Methods: Patients who underwent radical or partial nephrectomy for a localized ccRCC between 2010 and 2020 were analyzed. We exclusively focused on patients with pT2 and G4 or sarcomatoid, pT3, pT4 and N1 (i.e., whose characteristics matched Keynote 564 prognostic classification). We excluded patients who received adjuvant or neo-adjuvant treatment. we plotted the survival curves using the Kaplan Meier estimates to make a direct visual comparison between groups.
Results: 400 patients were included in the analysis. Kaplan-Meier curves for DFS (A) and OS (B) according to Keynote-564 inclusion criteria are clearly separating (figure 1). Patients with the best outcome are those with pT2 and pT3a tumours, whereas pT3b-c, pT4 and N1 patients have a far worse prognosis. Following this observation, we conducted an exploratory analysis by dividing our cohort into two prognostic groups: 1) pT2 and G4 or sarcomatoid, pT3a N0 and 2) pT3b-c, pT4 and N1 and found a very significant difference (p < 0.05).

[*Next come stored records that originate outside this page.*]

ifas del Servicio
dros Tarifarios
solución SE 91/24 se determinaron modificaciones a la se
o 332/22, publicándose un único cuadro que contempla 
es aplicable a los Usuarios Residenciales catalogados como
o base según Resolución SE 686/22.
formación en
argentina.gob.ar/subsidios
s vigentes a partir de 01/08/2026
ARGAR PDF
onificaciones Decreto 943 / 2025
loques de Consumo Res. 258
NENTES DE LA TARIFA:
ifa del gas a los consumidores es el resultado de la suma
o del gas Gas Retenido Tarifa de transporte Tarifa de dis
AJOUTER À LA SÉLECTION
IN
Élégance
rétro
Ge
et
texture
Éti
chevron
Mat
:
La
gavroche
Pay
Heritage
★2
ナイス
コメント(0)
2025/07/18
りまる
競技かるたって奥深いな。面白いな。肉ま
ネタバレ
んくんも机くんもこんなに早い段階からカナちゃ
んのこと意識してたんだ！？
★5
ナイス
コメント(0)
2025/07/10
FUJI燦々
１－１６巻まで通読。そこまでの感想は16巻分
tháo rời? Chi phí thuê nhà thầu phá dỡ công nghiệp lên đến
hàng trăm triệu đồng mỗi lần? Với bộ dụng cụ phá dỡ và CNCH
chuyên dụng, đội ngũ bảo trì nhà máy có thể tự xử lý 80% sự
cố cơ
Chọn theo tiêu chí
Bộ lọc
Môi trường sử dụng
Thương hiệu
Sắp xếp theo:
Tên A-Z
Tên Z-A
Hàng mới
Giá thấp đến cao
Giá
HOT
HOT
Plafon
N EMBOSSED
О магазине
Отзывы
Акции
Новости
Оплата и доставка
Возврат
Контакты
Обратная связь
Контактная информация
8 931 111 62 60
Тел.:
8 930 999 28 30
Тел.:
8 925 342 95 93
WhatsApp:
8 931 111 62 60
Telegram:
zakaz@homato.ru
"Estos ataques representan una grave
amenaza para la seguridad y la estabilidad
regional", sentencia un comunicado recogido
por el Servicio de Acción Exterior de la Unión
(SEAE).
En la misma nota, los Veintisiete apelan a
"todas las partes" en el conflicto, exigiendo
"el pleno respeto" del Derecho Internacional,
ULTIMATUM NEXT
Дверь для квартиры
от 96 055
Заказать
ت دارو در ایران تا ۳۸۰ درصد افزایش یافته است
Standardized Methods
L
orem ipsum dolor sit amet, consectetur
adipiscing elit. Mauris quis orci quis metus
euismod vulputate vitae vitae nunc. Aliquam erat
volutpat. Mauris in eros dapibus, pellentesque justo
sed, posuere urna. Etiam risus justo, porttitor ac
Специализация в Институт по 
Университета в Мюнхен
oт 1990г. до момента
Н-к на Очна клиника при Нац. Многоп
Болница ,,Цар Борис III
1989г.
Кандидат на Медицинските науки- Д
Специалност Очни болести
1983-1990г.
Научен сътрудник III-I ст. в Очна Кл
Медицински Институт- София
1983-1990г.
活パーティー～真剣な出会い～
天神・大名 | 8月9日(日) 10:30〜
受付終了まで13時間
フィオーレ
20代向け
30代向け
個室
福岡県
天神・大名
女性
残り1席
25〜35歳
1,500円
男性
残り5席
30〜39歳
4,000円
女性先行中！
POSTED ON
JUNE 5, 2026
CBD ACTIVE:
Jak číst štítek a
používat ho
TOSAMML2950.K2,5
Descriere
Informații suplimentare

Conclusions: The patients included in Keynote 564 have heterogenous disease stages that will exhibit different natural histories. It is therefore questionable to consider them all equally eligible for an adjuvant treatment. Moreover, including patients with a good prognosis in the trial and thus the primary analysis may obscure the benefit of adjuvant therapy for patients with a poor prognosis.